*Task directions*: Could you copy the records below exactly, keeping none of the images?

*** Block opens ***

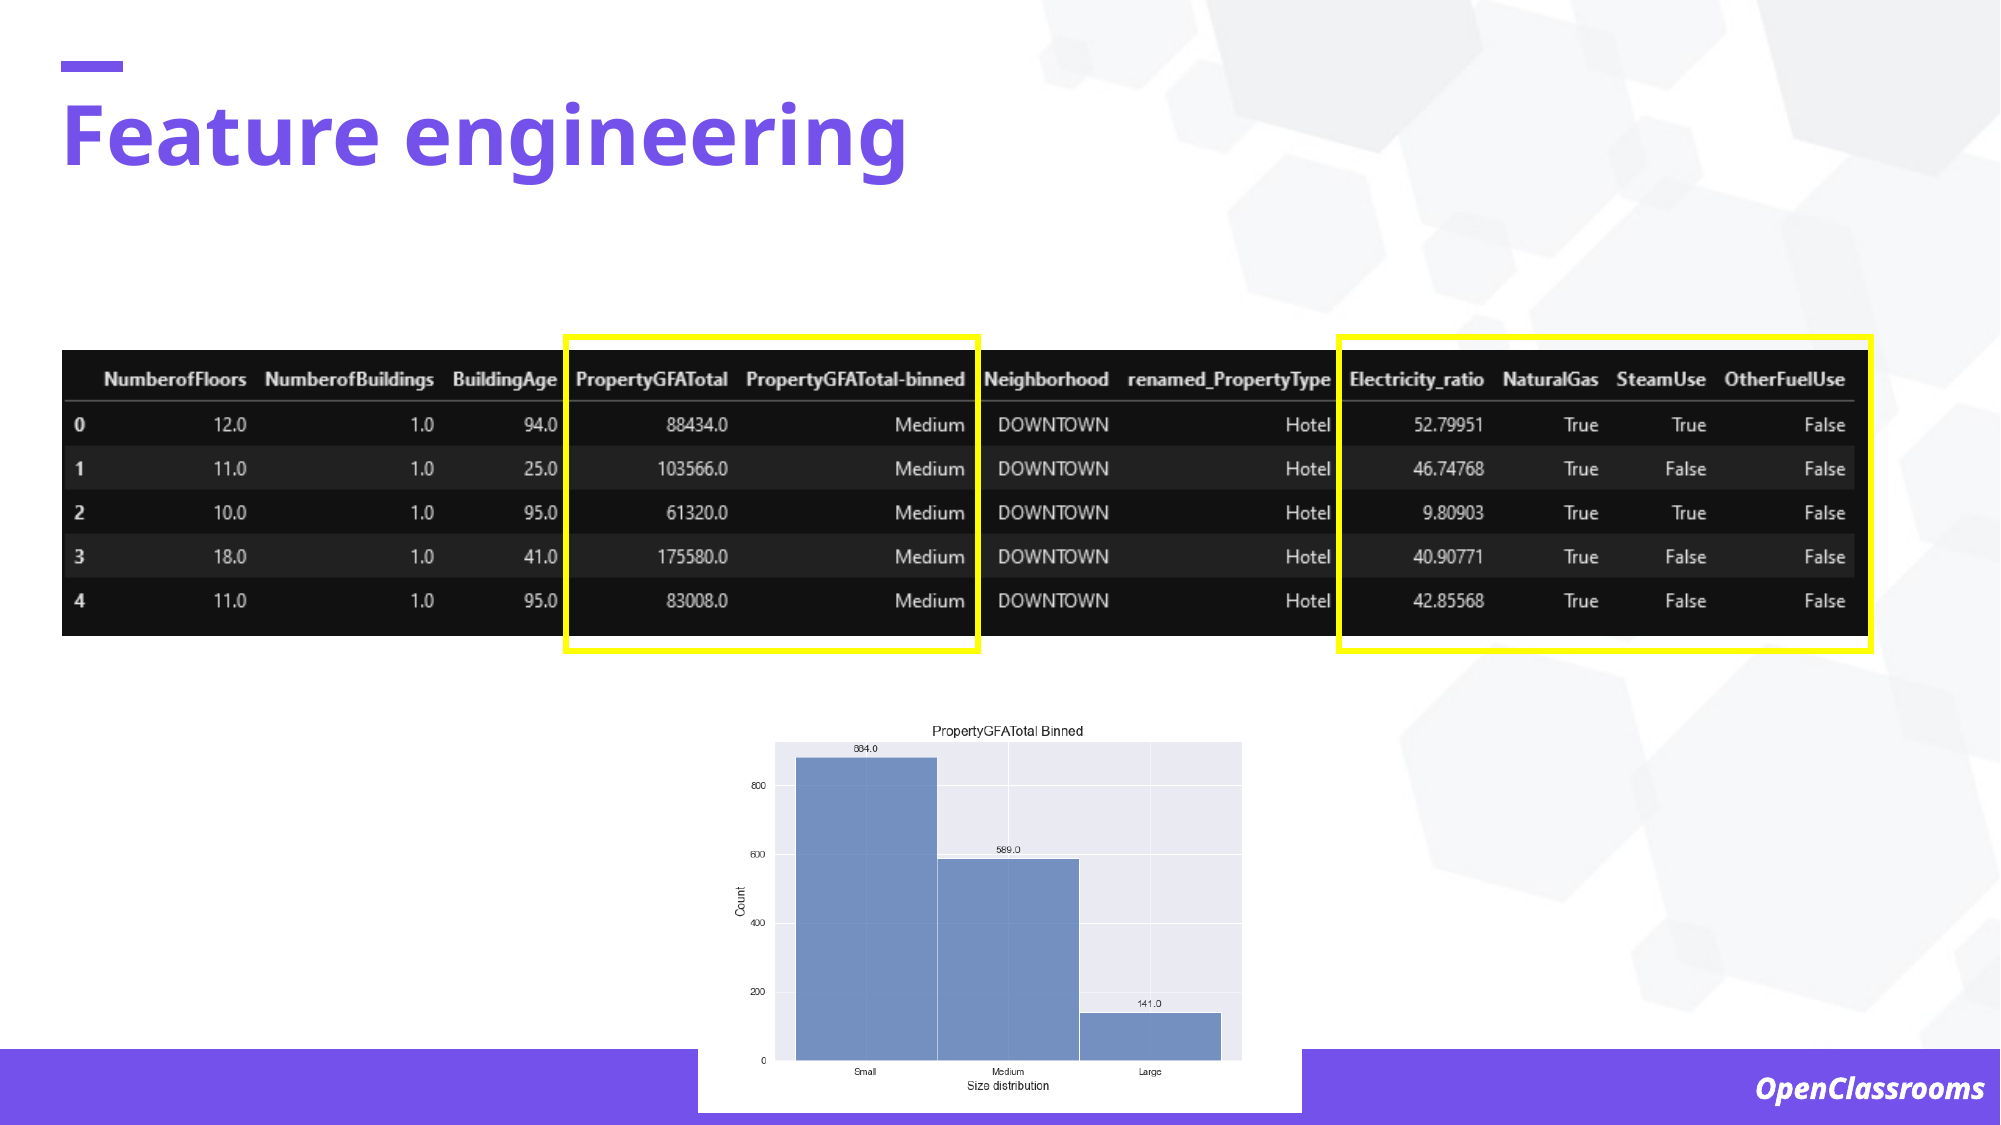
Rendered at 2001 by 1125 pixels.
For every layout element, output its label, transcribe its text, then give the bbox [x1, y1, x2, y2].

text_box Feature engineering [45, 70, 1597, 206]
text_box [1338, 336, 1872, 350]
text_box [1338, 636, 1872, 652]
picture [0, 0, 2001, 1125]
text_box [61, 61, 123, 72]
text_box [565, 336, 979, 350]
text_box OpenClassrooms [1729, 1062, 2000, 1112]
text_box [0, 1049, 2000, 1125]
text_box [565, 636, 979, 652]
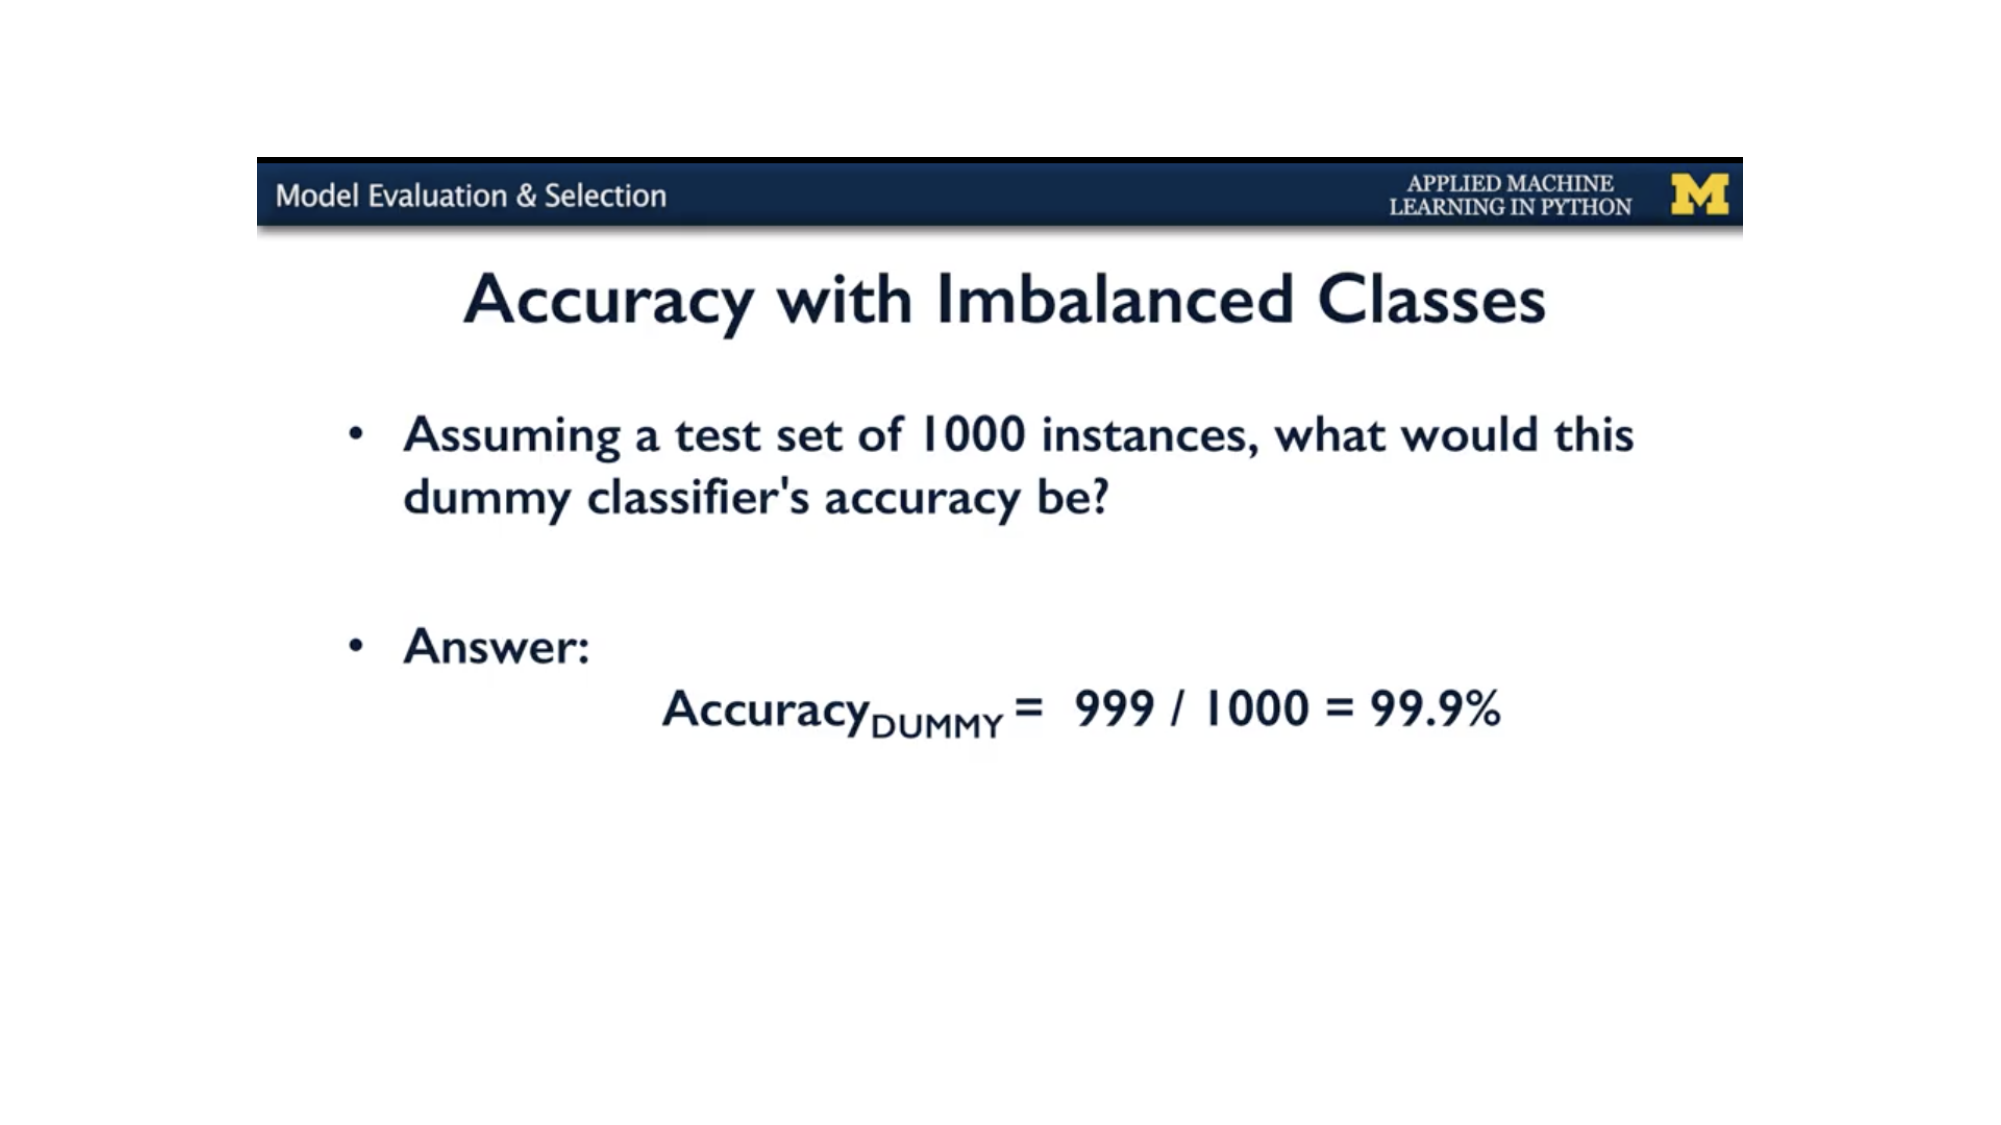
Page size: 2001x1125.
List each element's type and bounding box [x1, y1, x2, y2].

*** Block closes ***

*Reply to the task*:
Rendered at 2001 by 1125 pixels.
For every layout element, output its label, transcribe its text, then give the bbox [x1, y1, x2, y2].

text_box Feature engineering [45, 70, 1597, 206]
text_box [1338, 336, 1872, 350]
text_box [1338, 636, 1872, 652]
picture [0, 0, 2001, 1125]
text_box [61, 61, 123, 72]
text_box [565, 336, 979, 350]
text_box OpenClassrooms [1729, 1062, 2000, 1112]
text_box [0, 1049, 2000, 1125]
text_box [565, 636, 979, 652]
Page size: 2001x1125.
List each element's type and bounding box [x1, y1, x2, y2].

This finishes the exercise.